Мат выпялила глаза, я тоже.
– К этим 130 прибавьте ваши 130. Все, что у вас останется, принадлежит вам, Остину или вашему сыну, но ни шиллинга не нужно на роскошь бедному, старому солдату. Понимаете вы меня?
– Нет, Роланд, – сказала мать, – совсем не понимаю. Разве ваши владения не приносят вам 330 ф. в год?
– Да, но на них ежегодный долг в 200 ф., – отвечал капитан не-хотя и с усилием.
– О Роланд! – сказала нежно матушка, подходя к нему так близко, что, если бы отец был тут, она наверное поцеловала-бы сурового капитана, хотя я никогда не видал его более строгим и менее достойным поцелуя; – о Роланд, – сказала матушка, заключая славную epiphouema, которую прежде прервала aposiopesie моего дяди, – а вы все-таки брались содержать нас, которые богаче вас вдвое, и хотели лишить себя последнего.
– А! – сказал Роланд, стараясь улыбнуться, – покрайней мере тогда бы исполнилось мое желание, если б я не уморил вас с голода. Так не говорите об удовольствиях и других подобных вещах. Но не обращайте же дела против меня и не думайте своими 420 ф. пополнить мои 130.
– Ни мало, – сказала матушка великодушно, – но вы забываете, что вы приносите в хозяйство: запасы и произведения ваших владений стоят, покрайней мере, 300 ф. в год.

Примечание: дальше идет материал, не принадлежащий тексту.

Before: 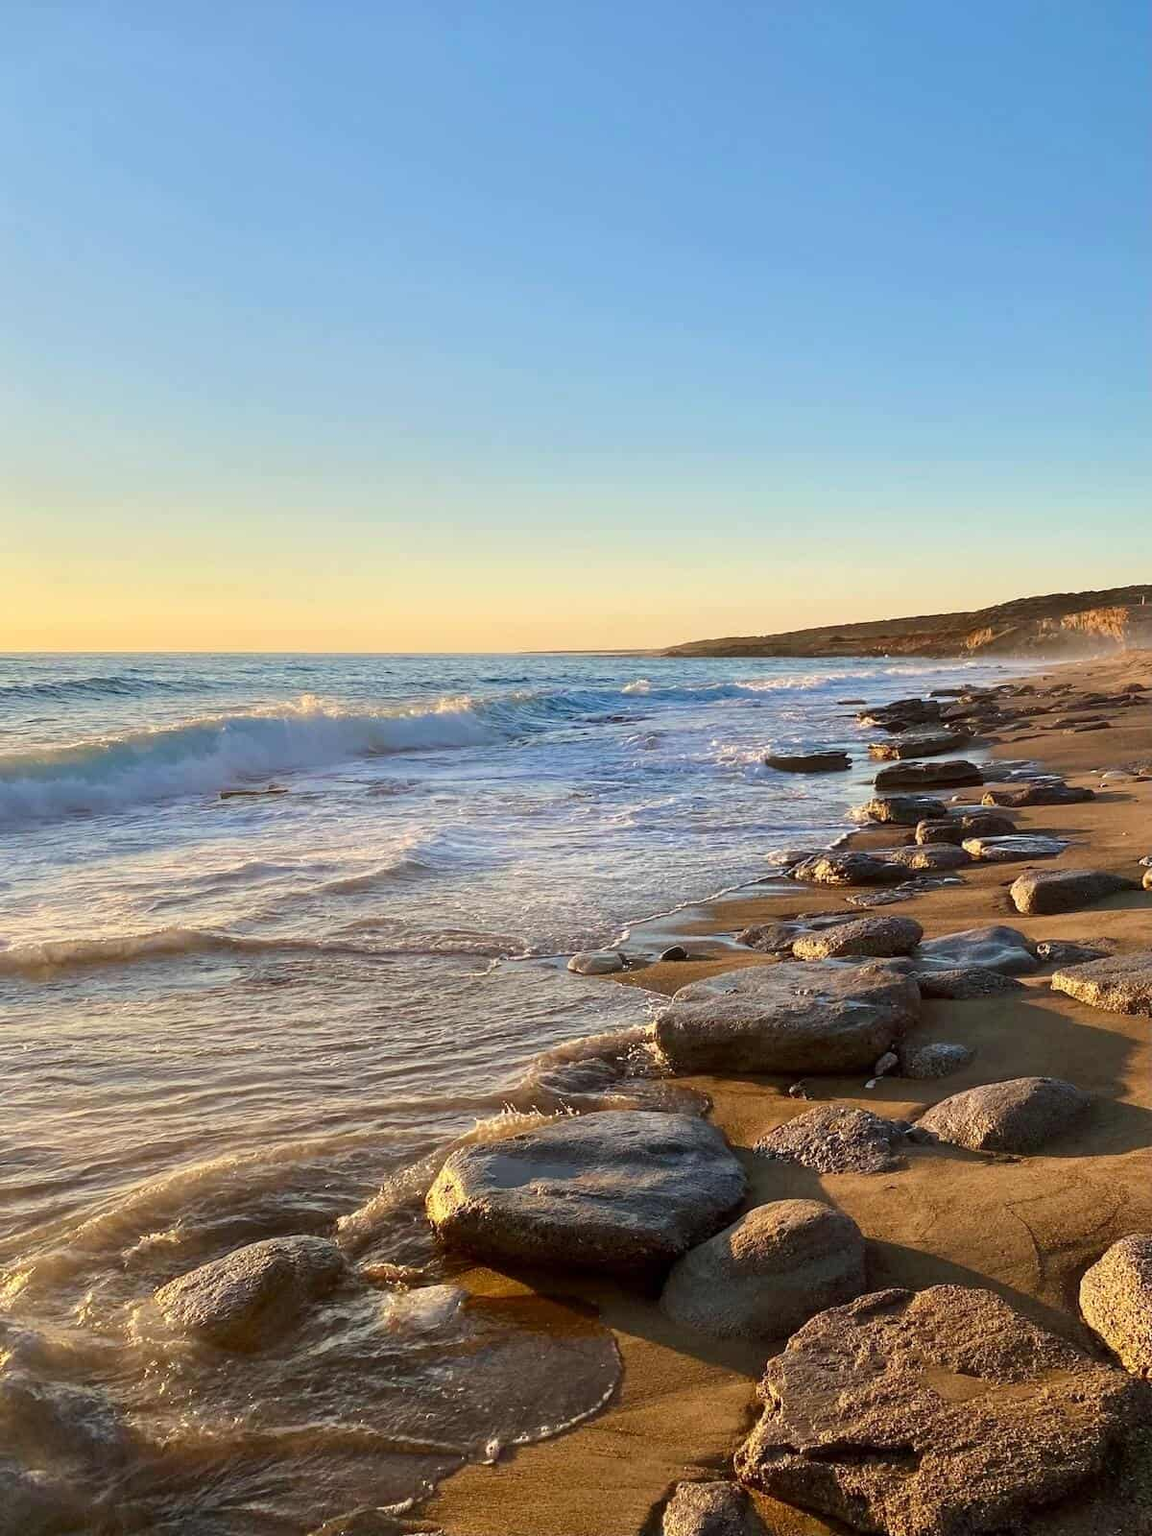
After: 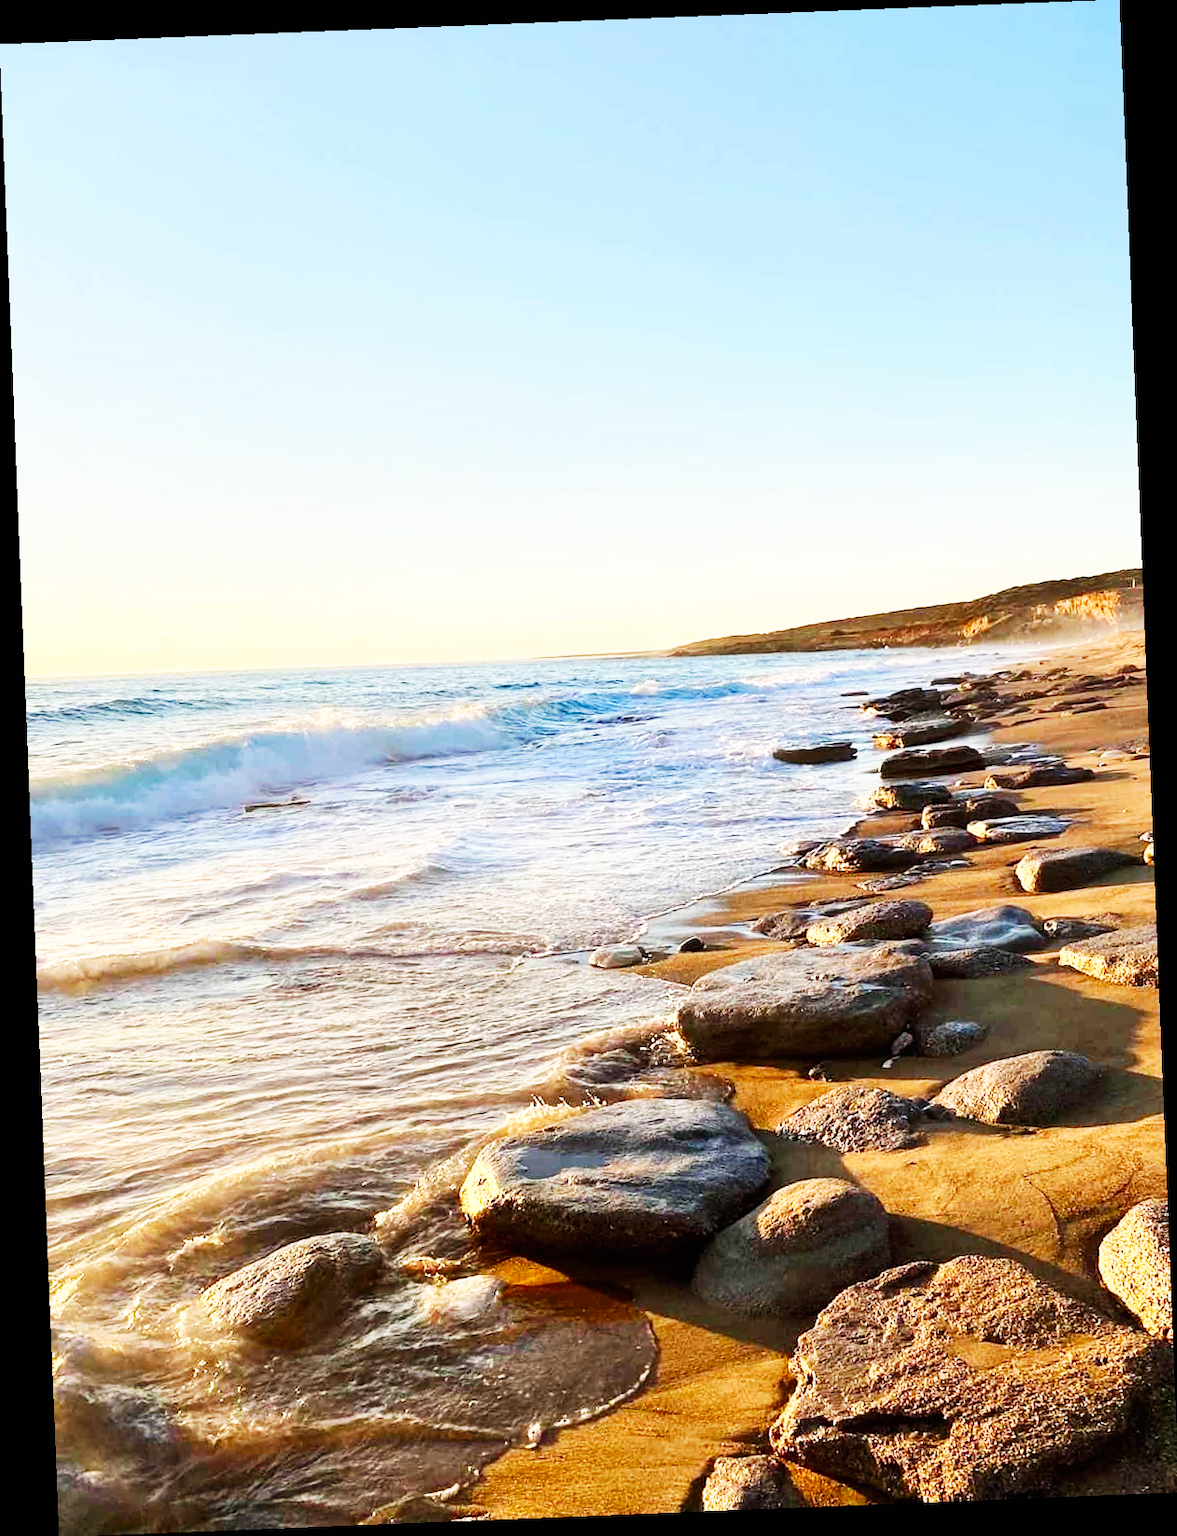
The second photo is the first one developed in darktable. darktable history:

– Миледи… сестрица, – сказал капитан, – я уверен, что вы не хотите оскорблять меня; я скажу вам в последний раз, что, если вы прибавите к моим 130 ф. такую же сумму, это все, что я могу позволить. Остальное не будет лишним Пизистрату в коллегиуме.
Оказав это, капитан встал, поклонился, и прежде чем мы могли остановить его, вышел из комнаты.
– Милый Систи! – сказала матушка, всплеснув руками, – я верно рассердила его. Но почем мне было знать, что на его имении такой большой долг?
– Не заплатил ли он долги за сына; не это ли причина?
– Ах! – прервала матушка и заплакала, – так вот что его мучило, а я и не догадалась; что теперь делать!
– Начать новый расчет и оставить капитана делать, что он хочет.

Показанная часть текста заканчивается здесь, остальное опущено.